Stealth mode inserts 30-second breaks between major phases to let traffic patterns normalize:

stealth_phase_break() {
    echo "[stealth] Phase complete. Pausing 30s to normalize traffic patterns..."
    sleep 30
}

Stealth mode maintains a persistent cookie jar to accumulate cookies like a real browser session (cf_clearance, _ga, csrftoken):

COOKIE_JAR="${EDIR:-/tmp}/logs/.cookie-jar"

# Initialize with a homepage visit (warms up WAF clearance cookies)
init_cookie_jar() {
    if [ ! -s "$COOKIE_JAR" ]; then
        $CURL_CMD -s -o /dev/null \
            -b "$COOKIE_JAR" -c "$COOKIE_JAR" \
            --max-time 15 "$target"
    fi
}

DNS-over-HTTPS

Stealth mode routes DNS queries through Cloudflare's DoH endpoint to prevent DNS query leakage to network monitoring and IDS systems:

DOH_URL="https://cloudflare-dns.com/dns-query"
# Applied via: --doh-url "$DOH_URL" on stealth_curl calls

Comparing Modes

Default (Stealth ON)

  • Chrome 133 User-Agent with correct header order
  • curl-impersonate for TLS fingerprint evasion
  • 1-3 req/sec with random jitter
  • Shuffled wordlists
  • DoS/fuzz nuclei templates excluded
  • DNS-over-HTTPS enabled
  • 30s phase breaks
  • Cookie jar persistence

--fast (Stealth OFF, Recon Skipped)

  • 50 req/sec, 25 threads
  • Tool default User-Agents
  • No jitter or phase breaks
  • Phase 1 (recon) skipped entirely
  • All other phases remain mandatory
  • Mutually exclusive with --bug-bounty

--bug-bounty (Stealth OFF, Expanded Recon)

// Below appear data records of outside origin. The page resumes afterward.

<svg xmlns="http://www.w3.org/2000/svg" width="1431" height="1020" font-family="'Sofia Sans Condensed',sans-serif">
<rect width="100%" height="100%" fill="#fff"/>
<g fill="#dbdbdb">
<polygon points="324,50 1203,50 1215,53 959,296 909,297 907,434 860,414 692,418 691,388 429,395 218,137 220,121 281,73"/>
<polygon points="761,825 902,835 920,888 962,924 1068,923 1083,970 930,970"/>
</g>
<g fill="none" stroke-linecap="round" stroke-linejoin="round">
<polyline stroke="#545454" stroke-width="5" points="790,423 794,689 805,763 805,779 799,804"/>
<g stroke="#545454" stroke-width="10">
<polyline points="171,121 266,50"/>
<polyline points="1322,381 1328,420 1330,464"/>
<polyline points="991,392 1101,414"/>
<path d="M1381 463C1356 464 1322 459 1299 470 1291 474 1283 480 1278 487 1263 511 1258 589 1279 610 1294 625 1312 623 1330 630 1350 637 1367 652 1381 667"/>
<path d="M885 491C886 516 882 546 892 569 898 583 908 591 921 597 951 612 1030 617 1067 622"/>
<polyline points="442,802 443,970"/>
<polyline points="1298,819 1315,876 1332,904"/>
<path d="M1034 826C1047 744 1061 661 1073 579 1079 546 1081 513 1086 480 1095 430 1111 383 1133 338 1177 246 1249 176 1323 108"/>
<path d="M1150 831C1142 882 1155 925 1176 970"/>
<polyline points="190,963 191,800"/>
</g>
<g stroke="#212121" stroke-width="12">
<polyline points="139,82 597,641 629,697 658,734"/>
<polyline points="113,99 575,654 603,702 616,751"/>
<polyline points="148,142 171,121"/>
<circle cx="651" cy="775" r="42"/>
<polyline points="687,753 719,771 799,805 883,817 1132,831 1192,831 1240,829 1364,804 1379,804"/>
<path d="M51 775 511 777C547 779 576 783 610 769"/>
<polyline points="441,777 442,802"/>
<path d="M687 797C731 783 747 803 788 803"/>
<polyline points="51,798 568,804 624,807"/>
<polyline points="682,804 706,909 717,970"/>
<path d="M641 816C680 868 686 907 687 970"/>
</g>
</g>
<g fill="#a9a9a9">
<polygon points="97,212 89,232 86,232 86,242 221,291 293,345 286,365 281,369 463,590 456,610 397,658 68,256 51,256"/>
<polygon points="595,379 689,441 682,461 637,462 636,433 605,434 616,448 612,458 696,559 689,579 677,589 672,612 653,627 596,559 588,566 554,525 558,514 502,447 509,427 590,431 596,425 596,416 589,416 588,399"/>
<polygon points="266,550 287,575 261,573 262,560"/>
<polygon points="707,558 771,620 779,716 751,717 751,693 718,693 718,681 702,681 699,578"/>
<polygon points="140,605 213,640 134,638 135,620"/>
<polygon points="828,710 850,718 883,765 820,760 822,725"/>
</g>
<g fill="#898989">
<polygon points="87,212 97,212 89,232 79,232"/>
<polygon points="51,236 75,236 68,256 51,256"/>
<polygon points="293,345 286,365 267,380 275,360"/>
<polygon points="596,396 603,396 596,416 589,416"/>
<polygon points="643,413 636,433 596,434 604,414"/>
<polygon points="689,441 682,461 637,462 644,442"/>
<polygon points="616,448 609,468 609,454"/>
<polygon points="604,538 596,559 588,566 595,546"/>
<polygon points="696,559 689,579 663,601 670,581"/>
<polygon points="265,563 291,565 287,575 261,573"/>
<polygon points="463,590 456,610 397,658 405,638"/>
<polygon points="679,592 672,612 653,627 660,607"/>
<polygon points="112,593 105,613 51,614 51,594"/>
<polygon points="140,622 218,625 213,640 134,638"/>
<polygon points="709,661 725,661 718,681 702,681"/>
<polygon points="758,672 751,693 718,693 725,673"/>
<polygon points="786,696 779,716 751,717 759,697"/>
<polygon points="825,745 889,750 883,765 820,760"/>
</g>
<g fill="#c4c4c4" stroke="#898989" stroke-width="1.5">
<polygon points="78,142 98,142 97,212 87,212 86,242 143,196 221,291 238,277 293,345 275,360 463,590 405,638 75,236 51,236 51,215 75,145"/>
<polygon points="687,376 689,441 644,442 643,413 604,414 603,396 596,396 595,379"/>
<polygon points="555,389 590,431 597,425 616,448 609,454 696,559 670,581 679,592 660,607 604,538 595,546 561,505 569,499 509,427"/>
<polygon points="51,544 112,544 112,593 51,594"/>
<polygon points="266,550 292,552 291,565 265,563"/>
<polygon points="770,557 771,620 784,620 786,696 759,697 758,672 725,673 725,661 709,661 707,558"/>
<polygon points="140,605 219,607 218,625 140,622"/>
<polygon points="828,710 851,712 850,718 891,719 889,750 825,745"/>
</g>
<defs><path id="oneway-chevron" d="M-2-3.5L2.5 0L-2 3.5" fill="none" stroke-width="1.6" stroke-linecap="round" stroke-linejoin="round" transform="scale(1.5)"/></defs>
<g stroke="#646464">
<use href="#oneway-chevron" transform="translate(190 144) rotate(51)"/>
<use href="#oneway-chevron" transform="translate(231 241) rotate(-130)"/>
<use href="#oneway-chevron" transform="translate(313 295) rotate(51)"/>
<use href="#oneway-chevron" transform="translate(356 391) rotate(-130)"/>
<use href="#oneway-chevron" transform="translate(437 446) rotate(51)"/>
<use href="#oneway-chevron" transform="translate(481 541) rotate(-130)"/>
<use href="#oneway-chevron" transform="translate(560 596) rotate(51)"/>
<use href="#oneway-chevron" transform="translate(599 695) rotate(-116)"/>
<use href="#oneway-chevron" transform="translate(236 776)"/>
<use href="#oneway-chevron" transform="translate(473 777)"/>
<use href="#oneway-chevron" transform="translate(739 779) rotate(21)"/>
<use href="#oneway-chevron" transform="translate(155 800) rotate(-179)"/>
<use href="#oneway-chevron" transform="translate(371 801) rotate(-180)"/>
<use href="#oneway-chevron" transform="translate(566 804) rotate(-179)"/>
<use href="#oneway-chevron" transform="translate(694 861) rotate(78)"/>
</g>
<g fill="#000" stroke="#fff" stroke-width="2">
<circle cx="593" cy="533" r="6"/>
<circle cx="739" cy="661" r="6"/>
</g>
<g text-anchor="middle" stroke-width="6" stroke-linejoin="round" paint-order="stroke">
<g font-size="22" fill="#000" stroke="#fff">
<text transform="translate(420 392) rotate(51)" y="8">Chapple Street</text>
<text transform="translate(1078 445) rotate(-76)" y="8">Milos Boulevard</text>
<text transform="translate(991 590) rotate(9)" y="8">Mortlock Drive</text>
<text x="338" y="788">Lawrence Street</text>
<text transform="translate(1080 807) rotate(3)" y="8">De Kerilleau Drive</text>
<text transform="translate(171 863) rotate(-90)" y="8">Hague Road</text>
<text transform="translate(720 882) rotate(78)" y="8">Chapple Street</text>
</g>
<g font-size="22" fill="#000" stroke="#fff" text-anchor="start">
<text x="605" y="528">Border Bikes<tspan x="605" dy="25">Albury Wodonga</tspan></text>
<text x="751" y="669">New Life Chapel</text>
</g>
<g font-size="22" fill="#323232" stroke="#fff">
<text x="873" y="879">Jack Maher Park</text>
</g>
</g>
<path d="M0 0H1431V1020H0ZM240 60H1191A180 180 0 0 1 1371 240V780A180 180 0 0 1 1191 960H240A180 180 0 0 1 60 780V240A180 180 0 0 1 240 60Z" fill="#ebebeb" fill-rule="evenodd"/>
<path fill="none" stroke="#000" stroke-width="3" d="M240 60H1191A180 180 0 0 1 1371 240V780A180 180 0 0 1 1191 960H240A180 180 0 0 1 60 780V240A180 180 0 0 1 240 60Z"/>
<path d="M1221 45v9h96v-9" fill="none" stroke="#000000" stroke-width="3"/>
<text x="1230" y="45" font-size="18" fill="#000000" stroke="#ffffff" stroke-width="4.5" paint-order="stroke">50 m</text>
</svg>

  • 50 req/sec, 25 threads
  • Tool default User-Agents
  • No jitter or phase breaks
  • Expanded recon: alterx, puredns, asnmap, uncover
  • All nuclei templates included (DoS and fuzz)
  • sqlmap at --risk=2 --level=3 --technique=BEUST
  • Mutually exclusive with --fast

Integration Checklist

Every skill checks context.json for stealth mode at startup via the shared boilerplate:

stealth_enabled=true  # Default
if [ -f "$CONTEXT_FILE" ]; then
    stealth_enabled=$(python3 -c "
        import json, os
        ctx = json.load(open(os.environ.get('CONTEXT_FILE','context.json')))
        print('true' if ctx.get('stealth',{}).get('enabled', True) else 'false')
    ")
fi

All curl calls are routed through stealth_curl(), which conditionally applies headers, jitter, rate limiting, and backoff based on this flag.